Exercise description:
Set down the entries exactly as they appear, apart from the images, which stay out.

(Multi-frame change data)
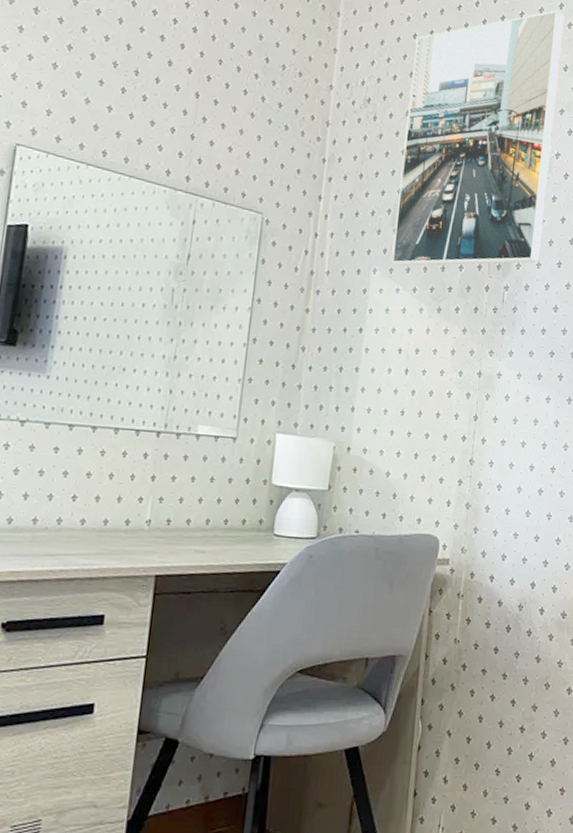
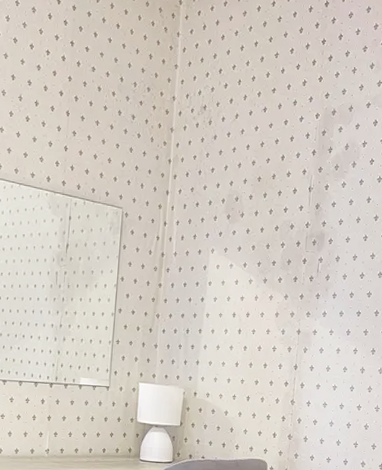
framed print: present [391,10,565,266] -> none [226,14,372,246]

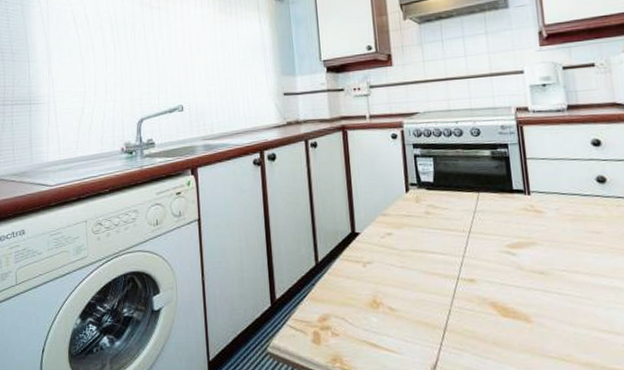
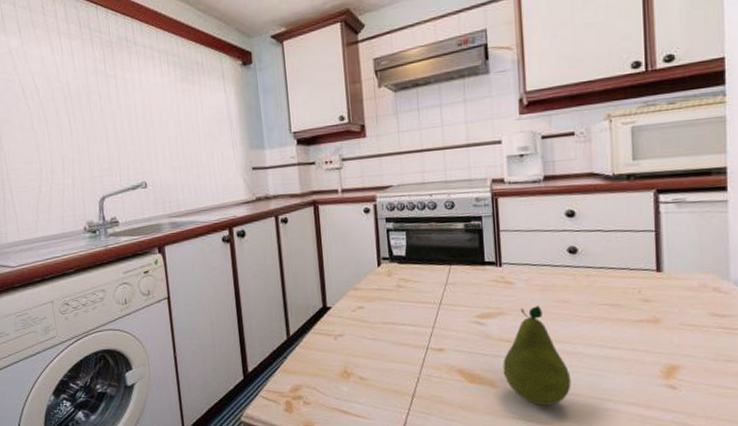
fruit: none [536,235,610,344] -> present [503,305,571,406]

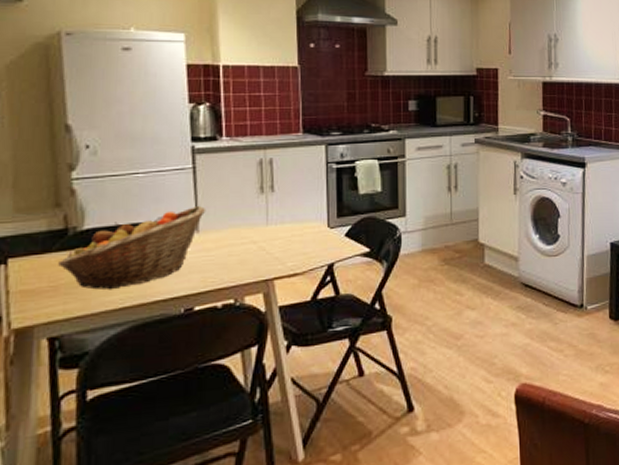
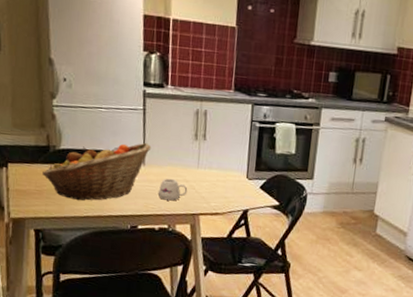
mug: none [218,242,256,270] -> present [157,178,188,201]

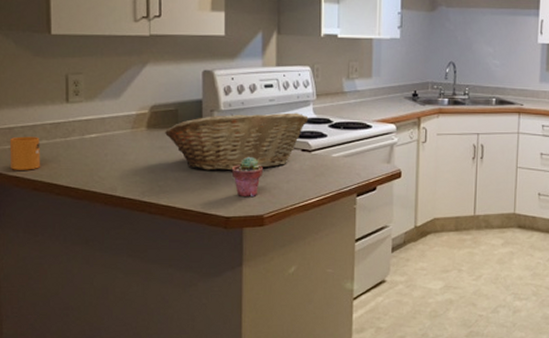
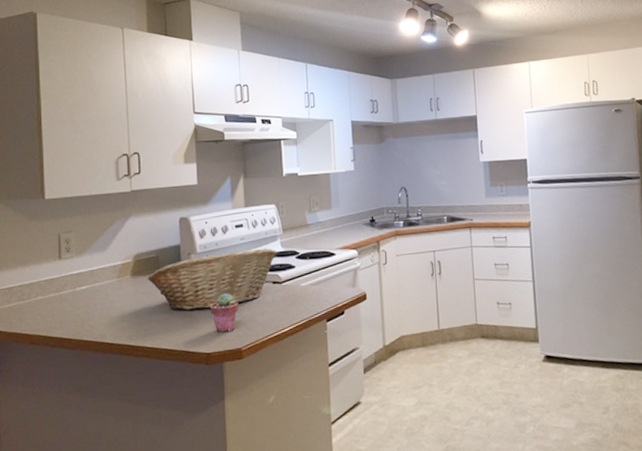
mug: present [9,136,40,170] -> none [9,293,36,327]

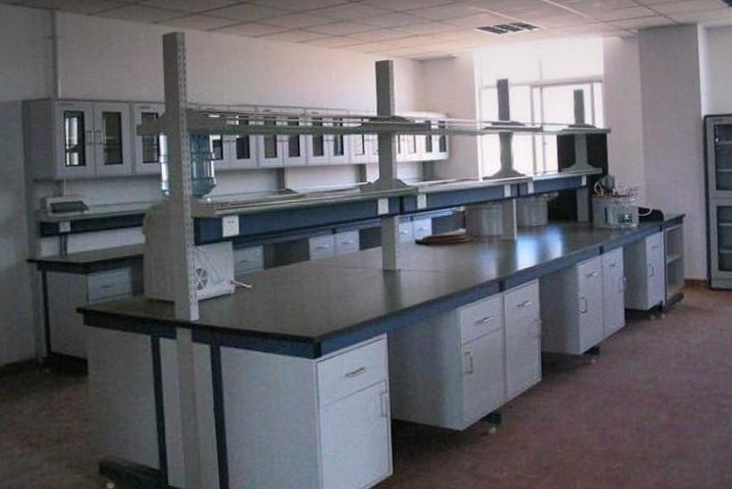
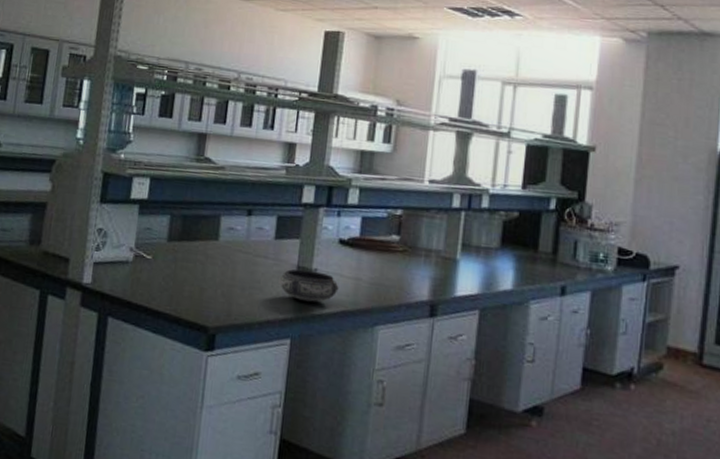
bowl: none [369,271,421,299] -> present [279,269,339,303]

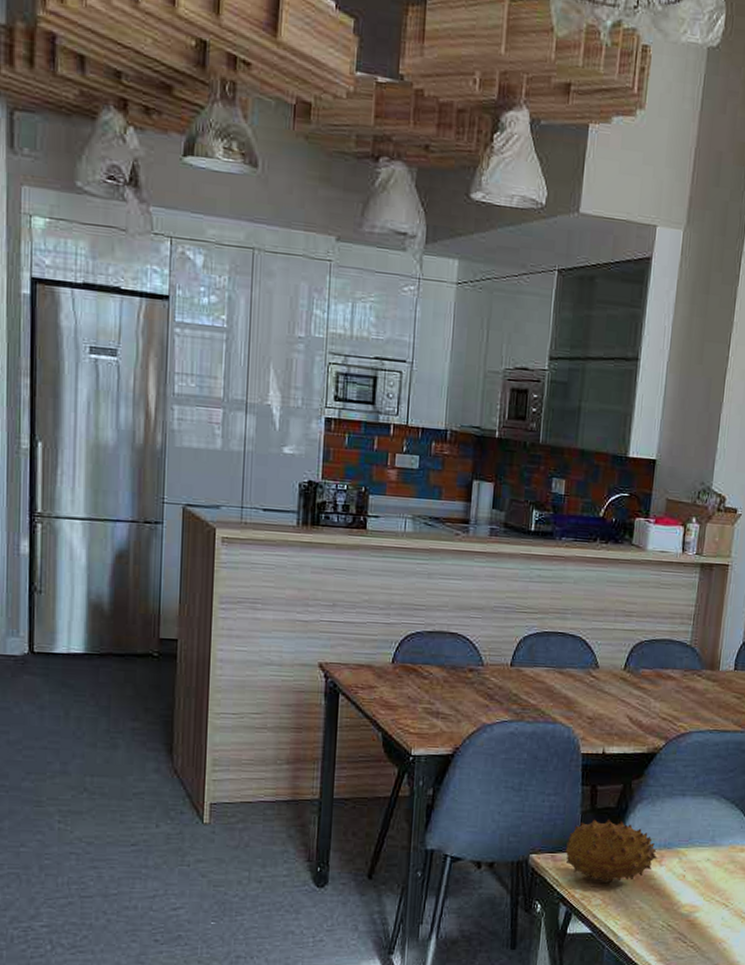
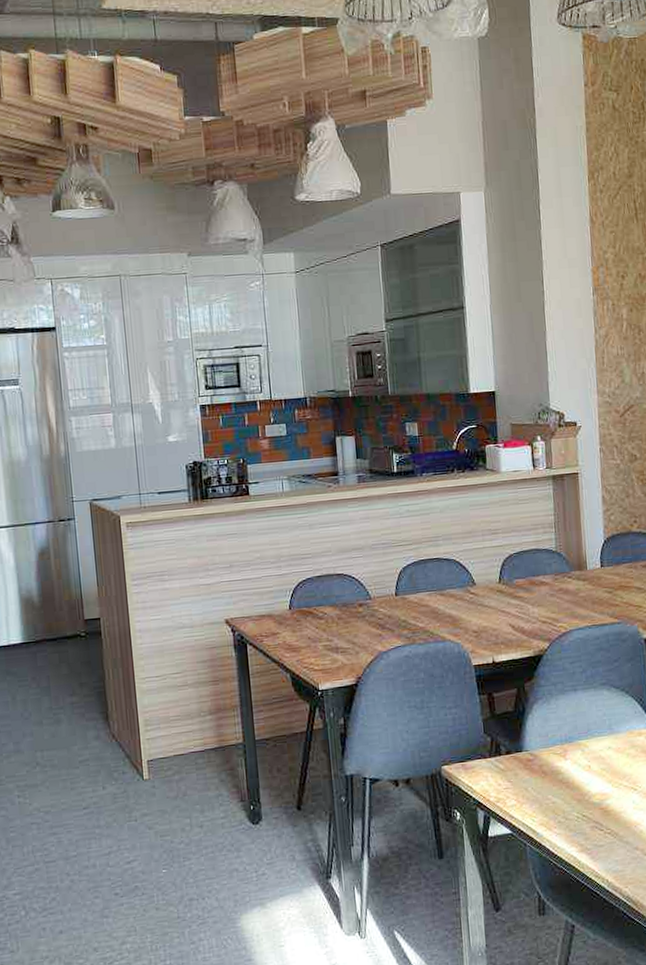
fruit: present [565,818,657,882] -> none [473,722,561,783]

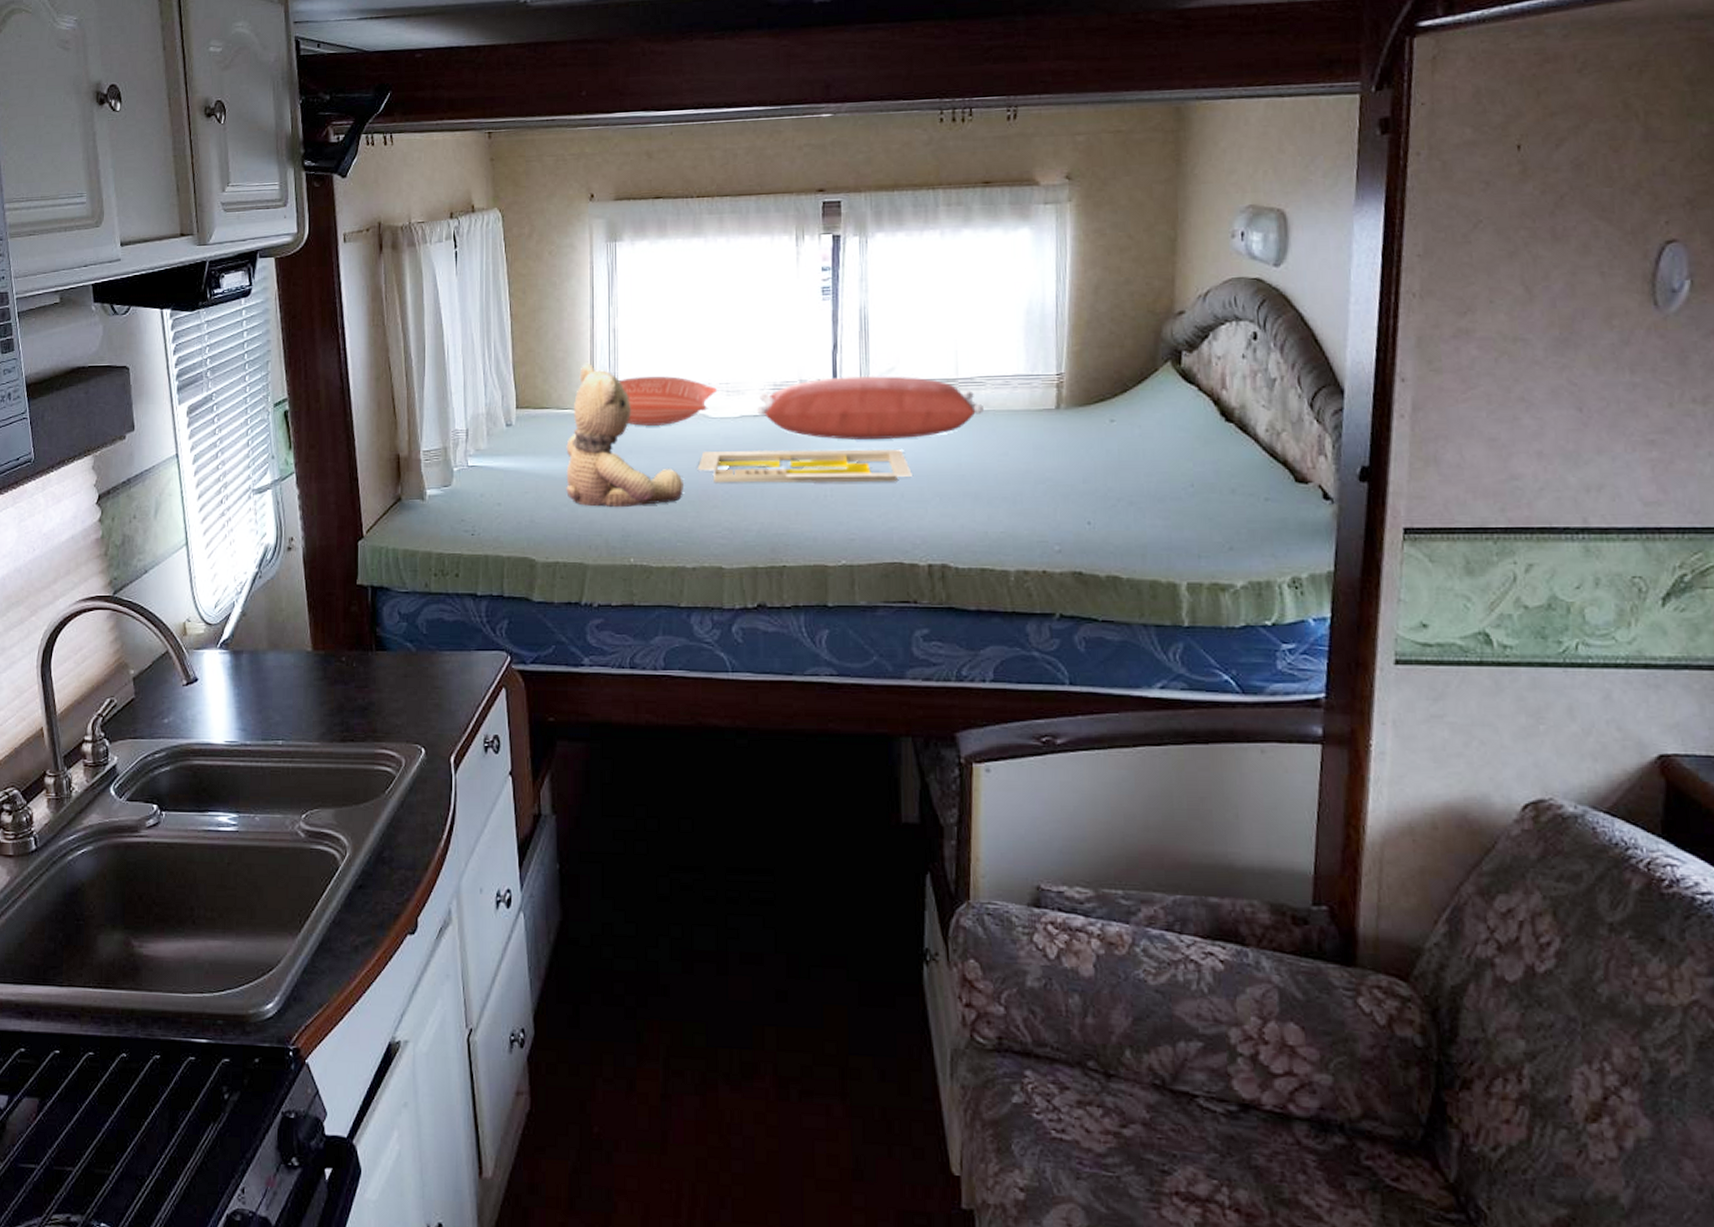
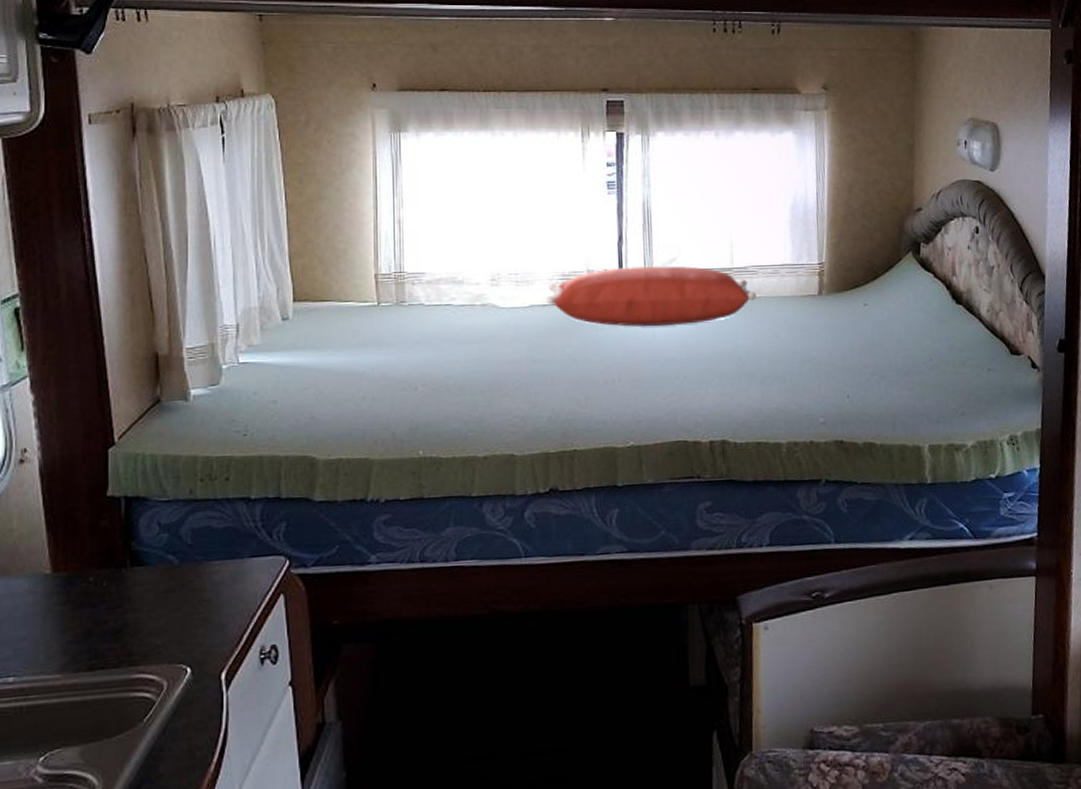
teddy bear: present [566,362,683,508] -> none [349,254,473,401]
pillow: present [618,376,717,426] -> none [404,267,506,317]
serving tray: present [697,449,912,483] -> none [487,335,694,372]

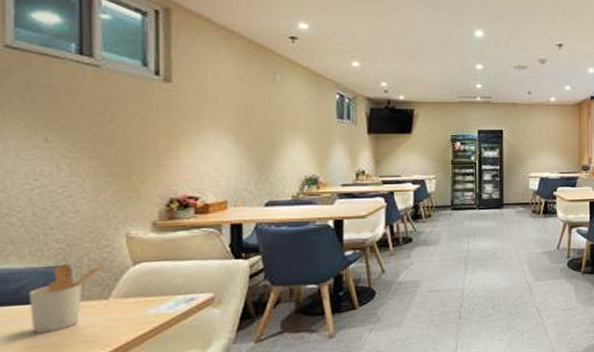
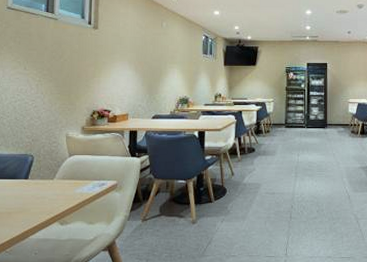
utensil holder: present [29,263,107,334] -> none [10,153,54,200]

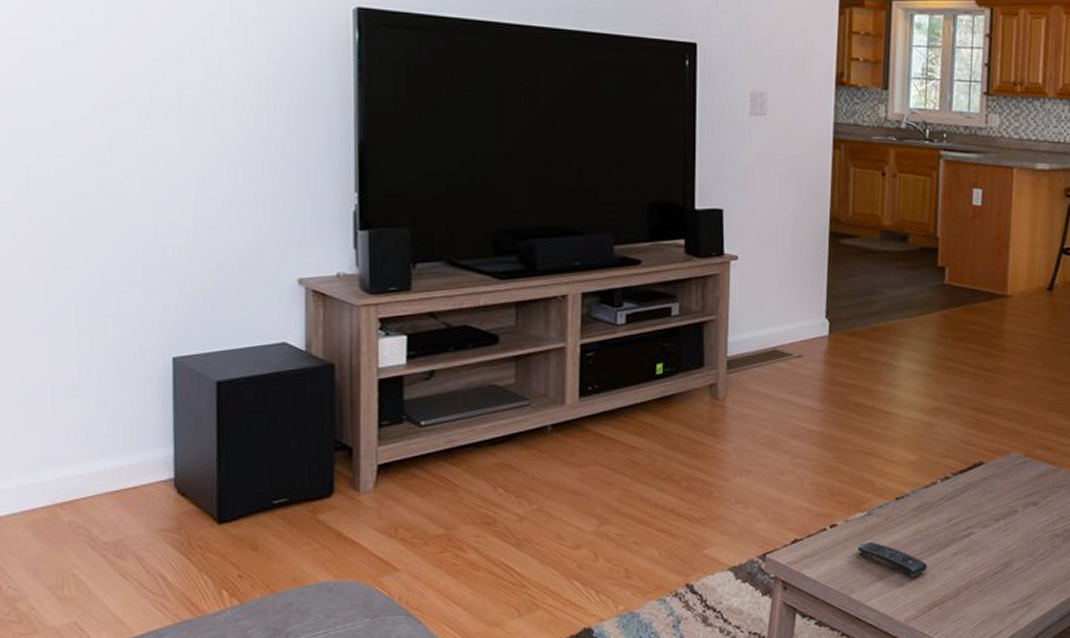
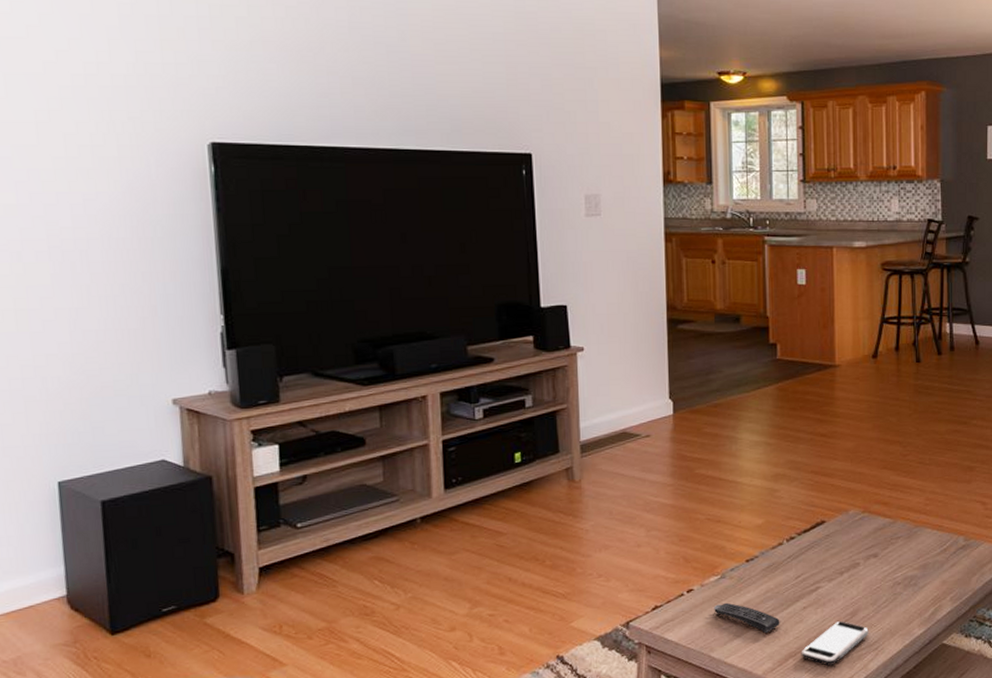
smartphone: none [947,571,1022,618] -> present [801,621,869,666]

Response area:
framed print: present [391,10,565,266] -> none [226,14,372,246]

fruit: none [536,235,610,344] -> present [503,305,571,406]

mug: none [218,242,256,270] -> present [157,178,188,201]

mug: present [9,136,40,170] -> none [9,293,36,327]

bowl: none [369,271,421,299] -> present [279,269,339,303]

fruit: present [565,818,657,882] -> none [473,722,561,783]

teddy bear: present [566,362,683,508] -> none [349,254,473,401]
pillow: present [618,376,717,426] -> none [404,267,506,317]
serving tray: present [697,449,912,483] -> none [487,335,694,372]

utensil holder: present [29,263,107,334] -> none [10,153,54,200]

smartphone: none [947,571,1022,618] -> present [801,621,869,666]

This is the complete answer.